Storm surge from Hurricane Florence floods New Bern, North Carolina
When a major storm threat like Hurricane Florence arrives, the daily deluge of warnings, updates and news can make the real danger seem a little distant — until it’s too late.
But a Weather Channel report from meteorologist Erika Navarro drove the point home in a visceral way Thursday by using an animated graphic to show just how dangerous high floodwaters can be.
The video, posted Thursday afternoon, explored a “reasonable worst-case scenario” for coastal areas facing a storm surge of up to 6 feet or even 9 feet or more in some areas, according to the broadcast.
Navarro does away with maps and radars and instead the camera shows her standing outside in the storm on a concrete platform. As she talks, virtual floodwaters rise around her.

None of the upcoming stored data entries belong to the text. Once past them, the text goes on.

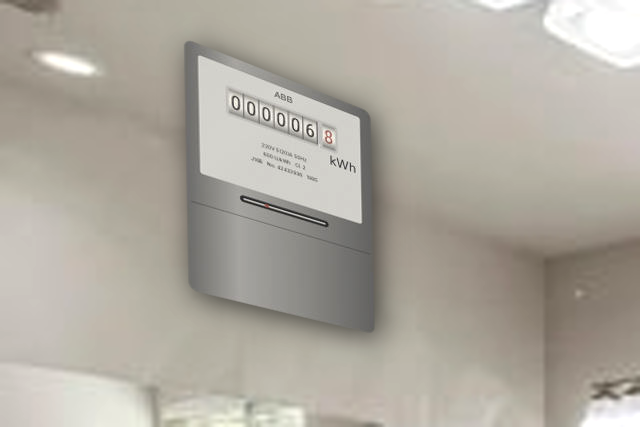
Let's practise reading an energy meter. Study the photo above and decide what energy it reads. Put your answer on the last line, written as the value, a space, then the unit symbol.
6.8 kWh
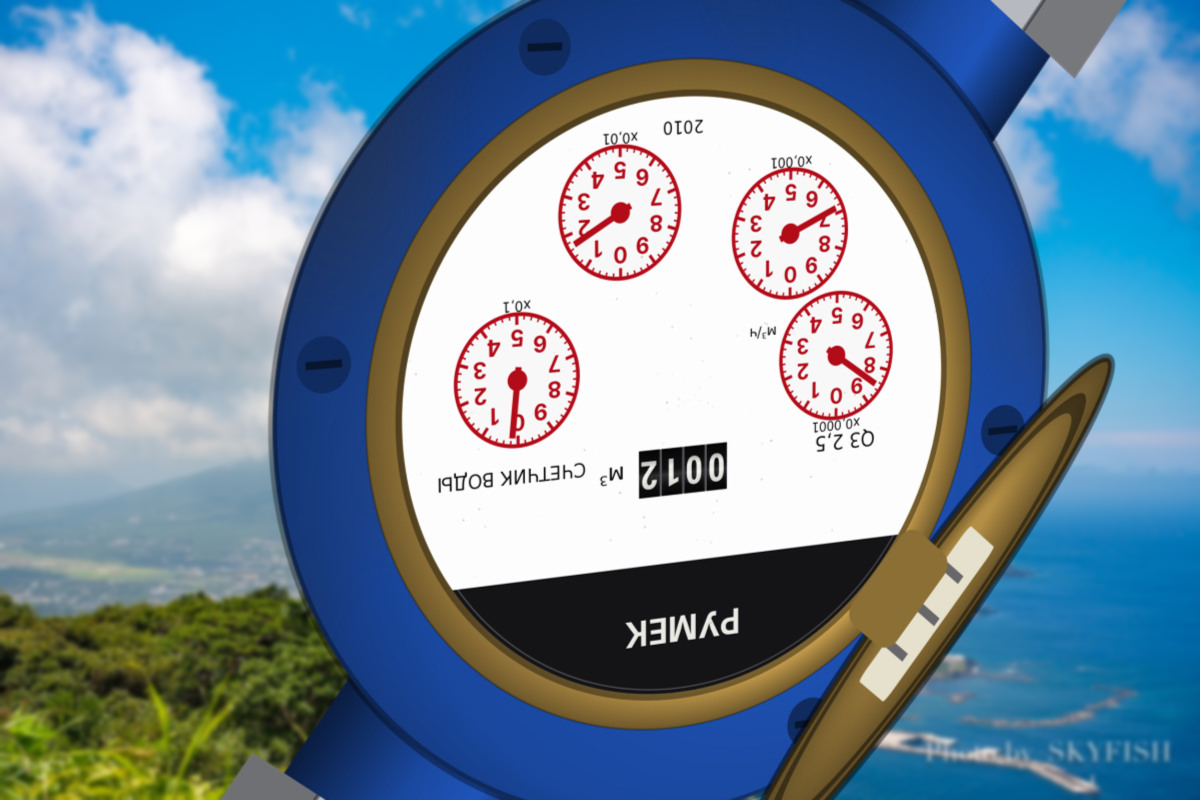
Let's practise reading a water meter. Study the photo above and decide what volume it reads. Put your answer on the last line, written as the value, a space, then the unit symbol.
12.0168 m³
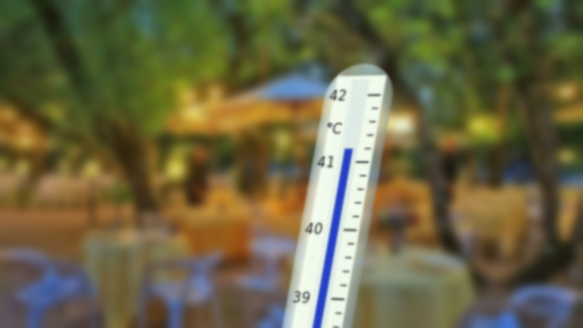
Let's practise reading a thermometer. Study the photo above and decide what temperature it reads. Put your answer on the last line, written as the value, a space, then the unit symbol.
41.2 °C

They engulf her legs at 3 feet, enough to knock her down, she says.
A car drifts over her right shoulder as the waters rise to 6 feet.
“This is over my head. I wouldn’t be able to stand here, even withstand the force of the water coming in. There might even be dangers like chemicals and exposed power lines lurking in the water,” she says.
But that’s not all. Navarro shows the level rising even higher, to a “life-threatening” 9-foot-high wall of surging water. Fish and debris meander through the Biblical floodwaters behind her.
For perspective, on Thursday night the National Hurricane Center predicted storm surges of as high as 11 feet in some areas.
“If you find yourself here, please get out,” Navarro says. “If you’re told to go, you need to go.”
“The business that we’re in is safety,” said Michael Potts, The Weather Channel’s vice president of design, according to The Verge. “The weather is a visceral, physical thing, and we’re trying to recreate that in the most realistic way possible.”
The clip was shared widely on Twitter, with many people saying the segment was innovative, sobering and effective.
“Damn they got the weather channel in IMAX now,” wrote one on Twitter.
“If this novel (but terrifying) visualisation from The Weather Channel (@weatherchannel) didn’t convince you to evacuate your home on the Carolina coast, then nothing would,” wrote another person on Twitter.
“The Weather Channel is no joke,” read another Twitter post.
The graphic was created in The Weather Channel’s studio in Atlanta, where designers worked quickly to develop it so they could push the information out to those who needed it, Potts said, according to Wired.
“We can control any number of scenarios, from how high the water needs to be, the wave height, the speed of the waves on top, and then the rain density and the clouds, how dark and overcast it’s going to be,” Potts said, according to the site. “The entire goal is to try to paint and recreate a reality that’s in the future. This is what to expect.”